Hi RapidMiner,


I'm doing model selection for SVM using the "Optimize Parameters (Grid)" operator, my training dataset is imbalanced/skewed (782 positive examples and 2048 negative examples), so we cannot use Accuracy (= (TP+TN)/(TP+TN+FP+FN)) as a score for model selection (because if the predictor predicts everything as negative, the accuracy will easily reach 2048/(2048+782)= 72.3%). So may I ask if there is a way to choose Precision and Recall, or a combined function of them like F1 score instead of Accuracy? I did look into the parameter list of Performance operator but could not see those scores. Or is there other way to deal with imbalanced dataset like this?


I attach my process file here. In this process, I use "Optimize Parameters (Grid)" operator to find the SVM's hyper-parameters that give the best cross-validation performance. This process works very well on a balanced training dataset, now I wonder how to modify it for an imbalanced one.

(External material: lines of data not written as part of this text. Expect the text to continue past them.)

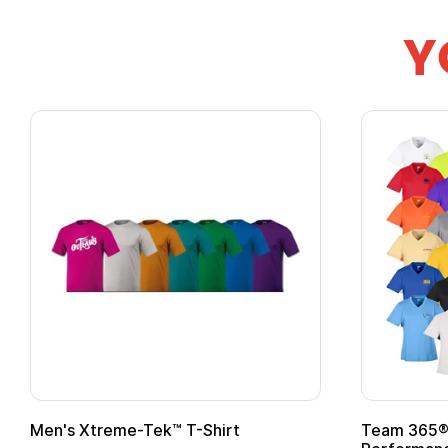
Y
Team 365® Ladies' Zone
Gildan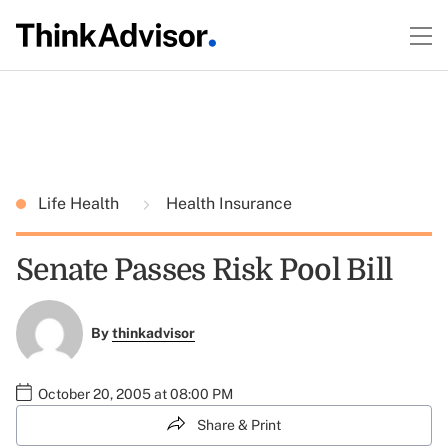
Life Health
Health Insurance
Senate Passes Risk Pool Bill
By
thinkadvisor
October 20, 2005 at 08:00 PM
Share & Print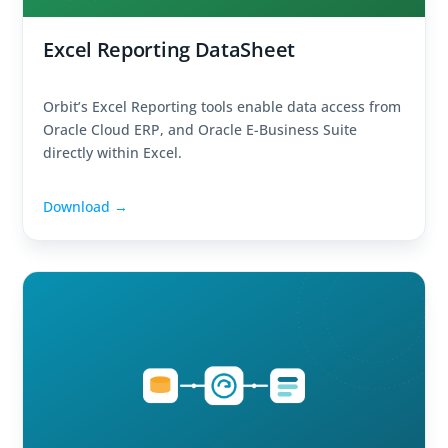
Excel Reporting DataSheet
Orbit’s Excel Reporting tools enable data access from
Oracle Cloud ERP, and Oracle E-Business Suite
directly within Excel.
Download →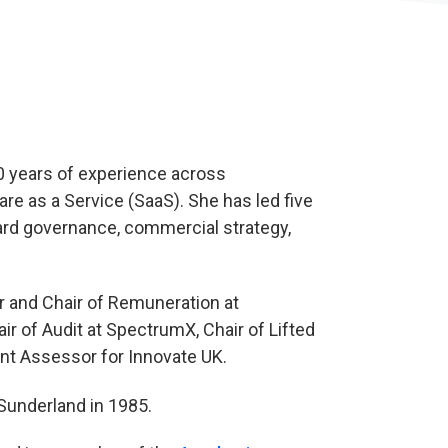
30 years of experience across
are as a Service (SaaS). She has led five
ard governance, commercial strategy,
r and Chair of Remuneration at
r of Audit at SpectrumX, Chair of Lifted
nt Assessor for Innovate UK.
Sunderland in 1985.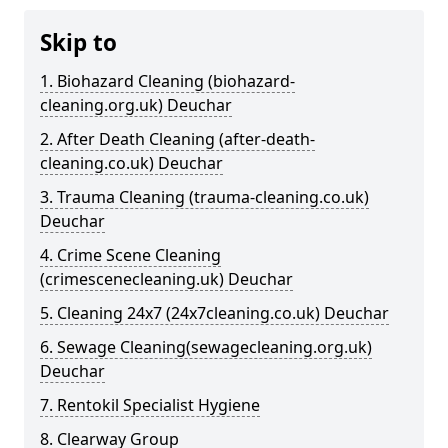
Skip to
1. Biohazard Cleaning (biohazard-
cleaning.org.uk) Deuchar
2. After Death Cleaning (after-death-
cleaning.co.uk) Deuchar
3. Trauma Cleaning (trauma-cleaning.co.uk)
Deuchar
4. Crime Scene Cleaning
(crimescenecleaning.uk) Deuchar
5. Cleaning 24x7 (24x7cleaning.co.uk) Deuchar
6. Sewage Cleaning(sewagecleaning.org.uk)
Deuchar
7. Rentokil Specialist Hygiene
8. Clearway Group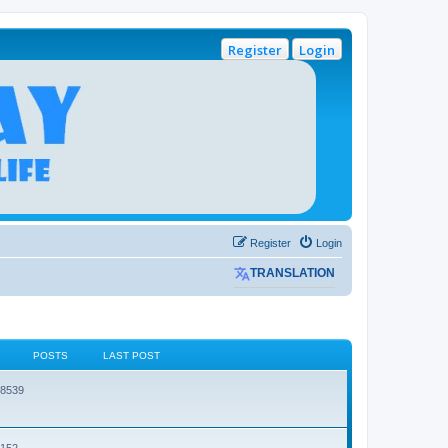
Register
Login
Register
Login
TRANSLATION
POSTS
LAST POST
38539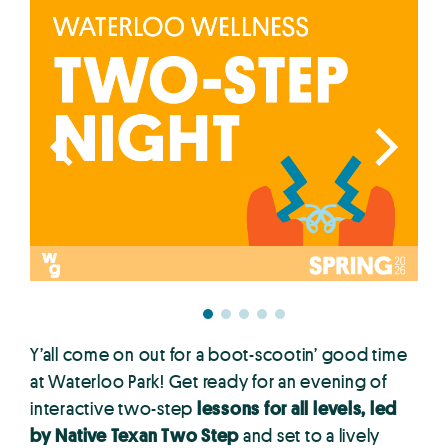
Y’all come on out for a boot-scootin’ good time
at Waterloo Park! Get ready for an evening of
interactive two-step
lessons for all levels, led
by Native Texan Two Step
and set to a lively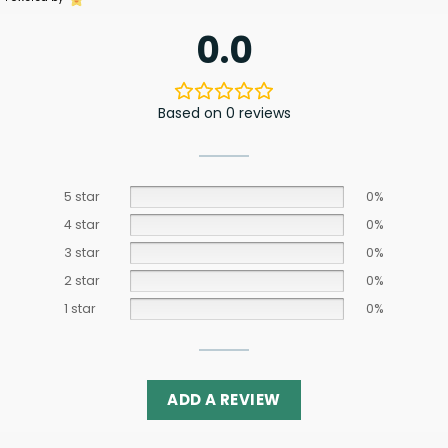
0.0
Based on 0 reviews
5 star
0%
4 star
0%
3 star
0%
2 star
0%
1 star
0%
ADD A REVIEW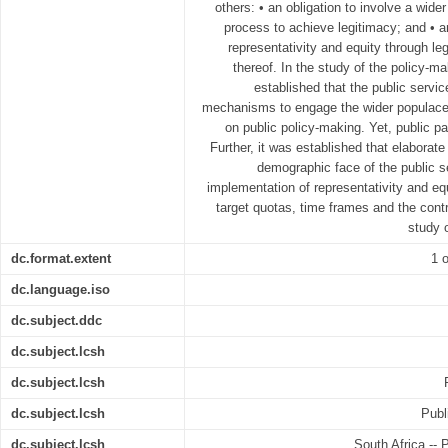
others: • an obligation to involve a wide
process to achieve legitimacy; and • a
representativity and equity through le
thereof. In the study of the policy-ma
established that the public serv
mechanisms to engage the wider populace 
on public policy-making. Yet, public pa
Further, it was established that elaborate
demographic face of the public s
implementation of representativity and equ
target quotas, time frames and the contro
study 
dc.format.extent
1 o
dc.language.iso
dc.subject.ddc
dc.subject.lcsh
dc.subject.lcsh
dc.subject.lcsh
Publ
dc.subject.lcsh
South Africa -- 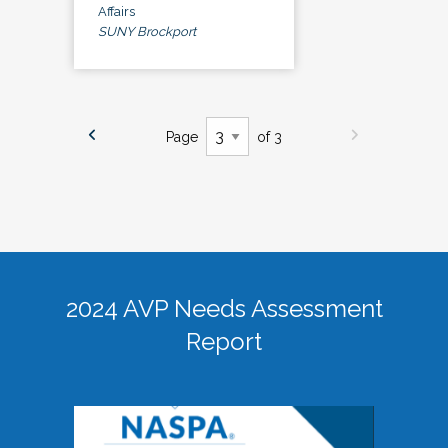
Affairs
SUNY Brockport
Page
of 3
2024 AVP Needs Assessment
Report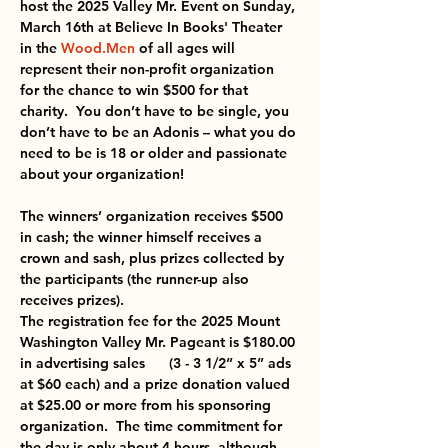
host the 2025 Valley Mr. Event on Sunday, 
March 16th at Believe In Books' Theater 
in the 
Wood.Men
 of all ages will 
represent their non-profit organization 
for the chance to win $500 for that 
charity.  You don’t have to be single, you 
don’t have to be an Adonis – what you do 
need to be is 18 or older and passionate 
about your organization!
The winners’ organization receives $500 
in cash; the winner himself receives a 
crown and sash, plus prizes collected by 
the participants (the runner-up also 
receives prizes). 
The registration fee for the 2025 Mount 
Washington Valley Mr. Pageant is $180.00 
in advertising sales      (3 - 3 1/2” x 5” ads 
at $60 each) and a prize donation valued 
at $25.00 or more from his sponsoring 
organization.  The time commitment for 
the day is only about 4 hours, although 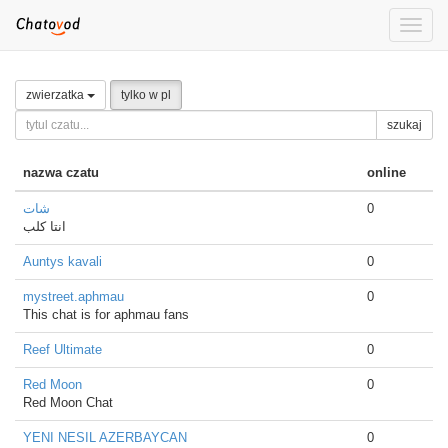
Toggle
naviga
zwierzatka
tylko w pl
szukaj
nazwa czatu
online
شات
0
انتا كلب
Auntys kavali
0
mystreet.aphmau
0
This chat is for aphmau fans
Reef Ultimate
0
Red Moon
0
Red Moon Chat
YENI NESIL AZERBAYCAN
0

Thank you very much for your help!




    Sure - all those measurements (precision, recall, F1 and many more) are available as parameters of the operator "Performance (Binominal Classification)".


    Hope this helps,


    Another option is to add weights to balance the classes, since the SVM operator accepts weights.  But in either case you may want to look at AUC as a performance metric as well, it's my preferred one for classification problems since it does not depend on a single arbitrary cutoff threshold.

    Thank you Ingo,

    I've already seen the scores in the "Performance (Binominal Classification)" operator!